Nashville Condo Market Perks Up

Written off as comatose as little as a year ago, Nashville's condo market has shown signs of life recently, with the overhanging inventory of developer-owned (and lender-owned) units finally burning off.

Nashville—Written off as comatose as little as a year ago, Nashville’s condo market has shown signs of life recently, with the overhanging inventory of developer-owned (and lender-owned) units finally burning off. That doesn’t mean that any more properties will be developed any time soon—reluctant lenders will see to that, even if developers wanted to go ahead—but it does represent a normalization of the market.

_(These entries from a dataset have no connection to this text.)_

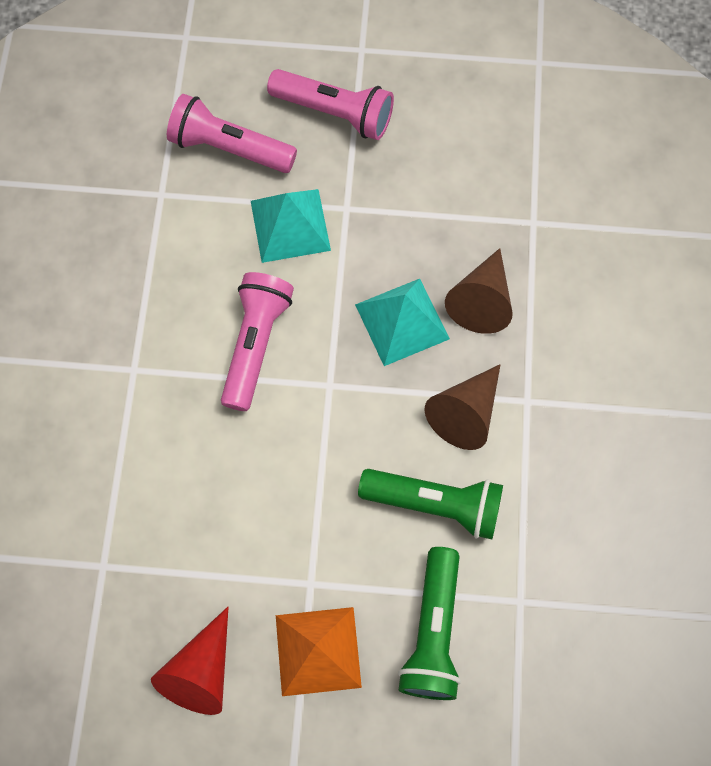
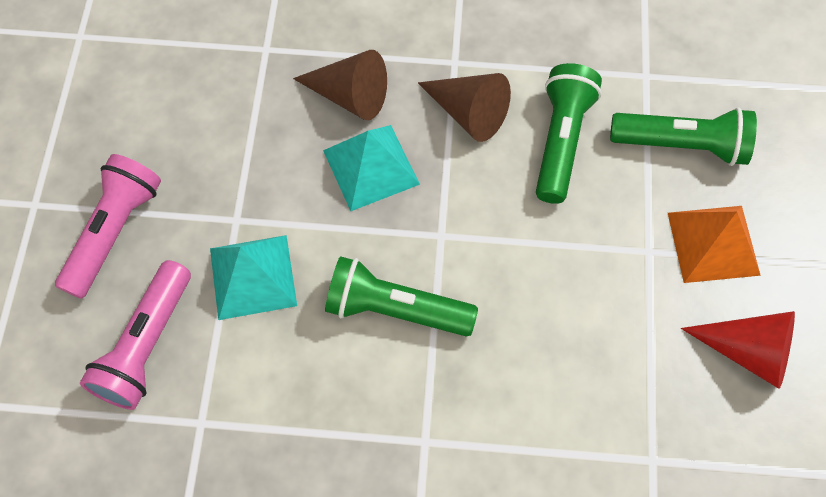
camera: 90 degrees left, 5 degrees down
pink flashlight [221,272,294,411] -> green flashlight [325,256,478,337]

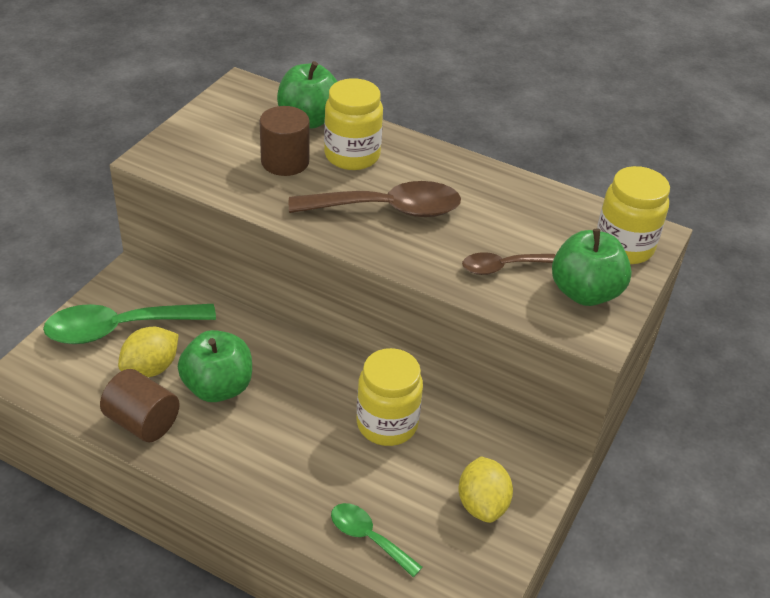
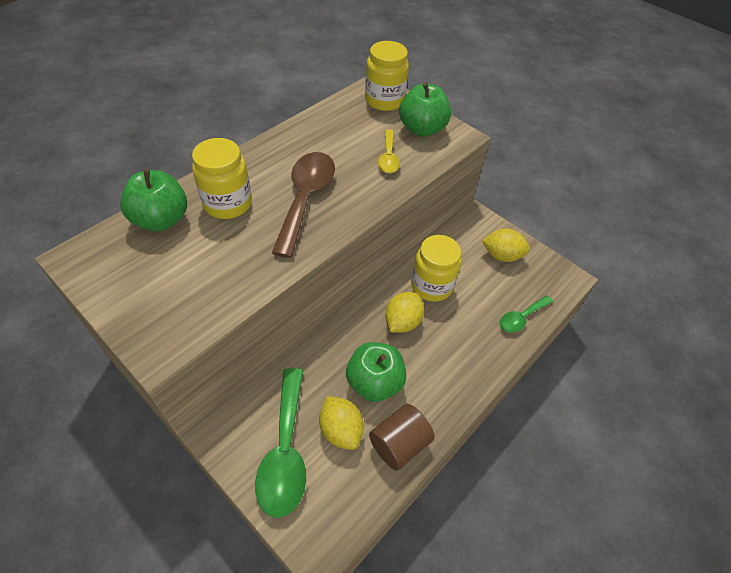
camera: 75 degrees left, 10 degrees up
brown cylinder [259,106,310,176] -> none
brown spoon [462,252,555,275] -> yellow spoon [378,129,400,173]
none -> yellow lemon [385,292,424,333]

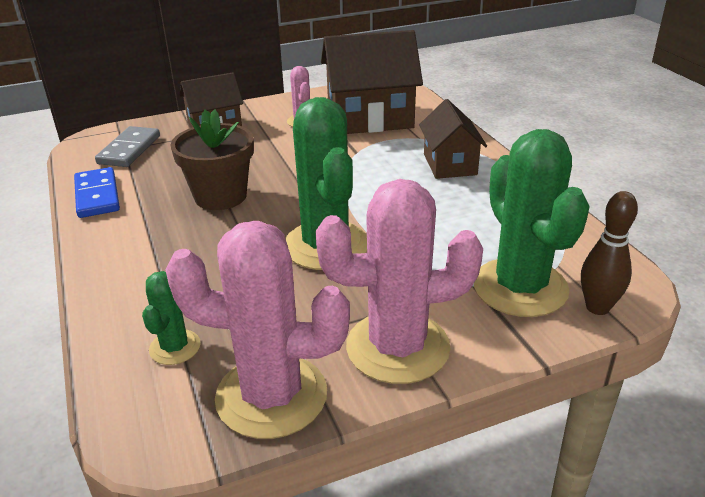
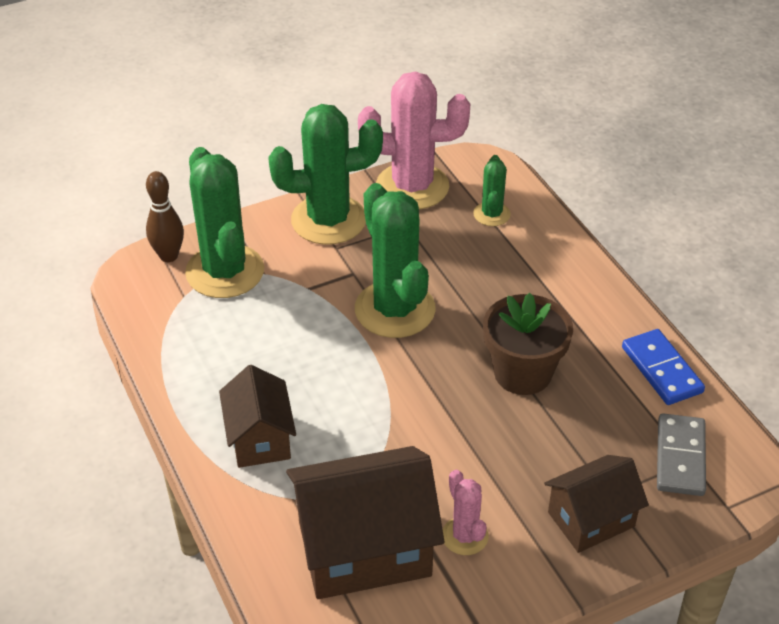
camera: 175 degrees right, 10 degrees up
pink cactus [315,179,483,384] -> green cactus [268,104,383,245]

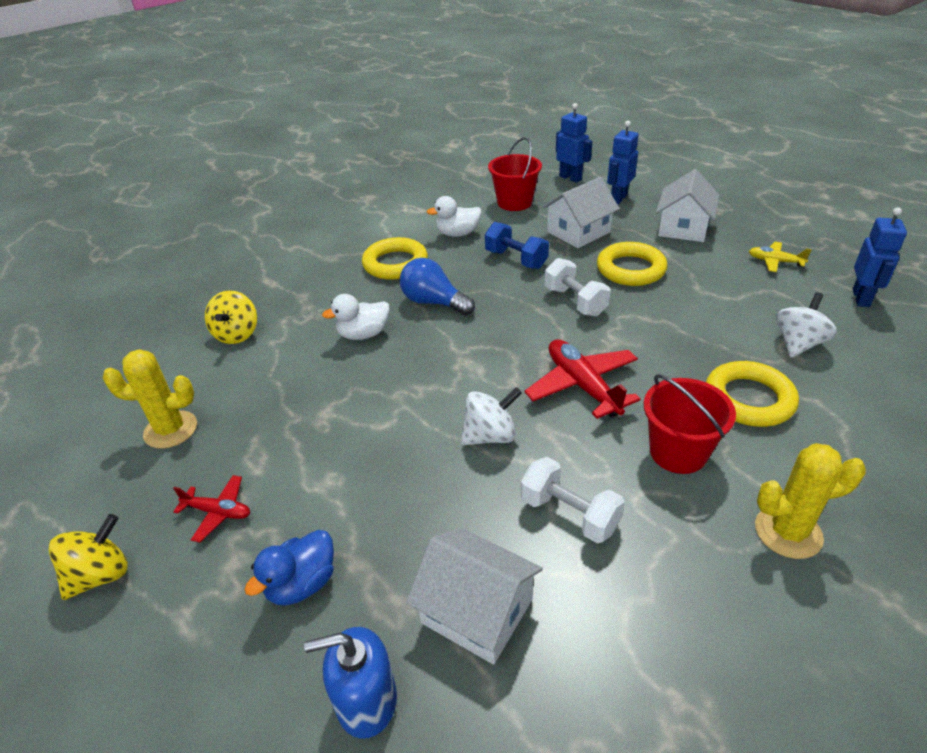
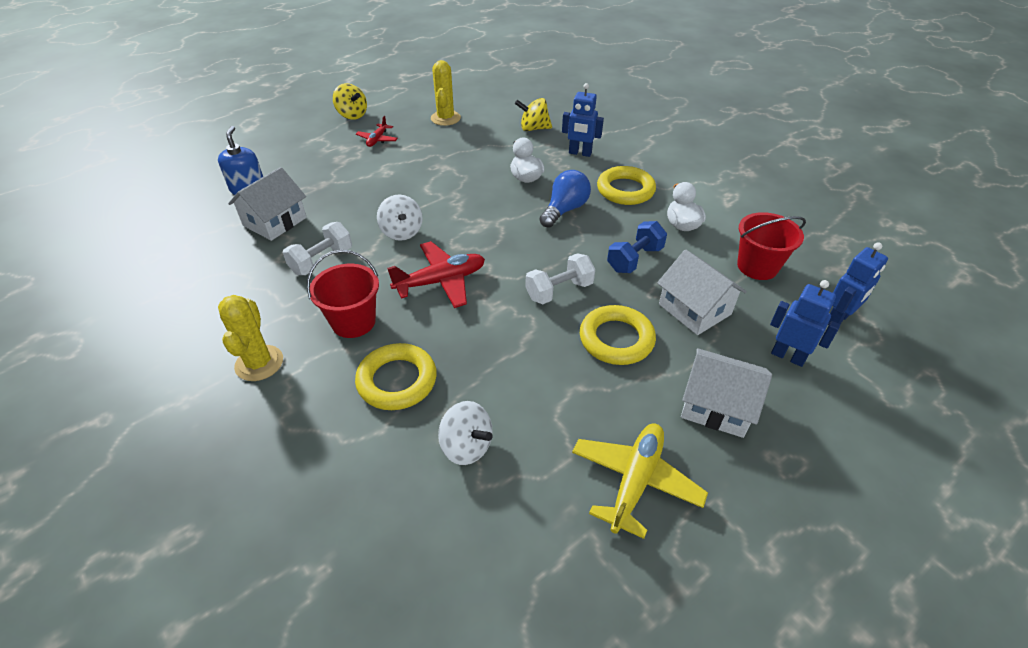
camera: 90 degrees right, 5 degrees up
blue duck [245,530,334,605] -> none
yellow plane [749,242,812,272] -> yellow plane [572,424,708,539], size x1.78
blue robot [853,208,907,307] -> blue robot moved to [562,83,604,157]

For example, lenders took possession of 43 unsold units of Rhythm at Music Row in 2011, after only a handful of units had sold. A year later, the building is almost sold out. Sales are also up at both Fifth and Main and Belle Meade Court condo projects; three-quarters of the units at the former and 16 residences in the last two months at the latter.

At the end of 2011, Atlanta-based The Marketing Directors relaunched the sales effort for Fifth and Main, which is located in East Nashville, with a real estate auction that generated 26 condo sales. The company then leveraged the new pricing and value re-established by the auction. The residences are now priced from $115,900, with FHA financing available and, according to ACG Equities principal David Lang, averaging 20 sales a month.

At Belle Meade Court in Belle Meade, the property has seen more sales in the last two months than it had during the previous twelve months combined, though it always had its location going for it (and a heated swimming pool, fitness facility and gated garage parking). Prices there range from $289,900 to $562,900.

Condos are selling again because of the improved economy, and because the aforementioned auction, as well as other recent condo auctions, have helped put a post-bubble valuation on Nashville condos. Also important in keeping the inventory low are the conversion of units at Velocity in the Gulch and Rolling Mill Hill into apartments, rather than the original for-sale housing they stared out to be. Those conversions took about 300 condo units off the market in the city.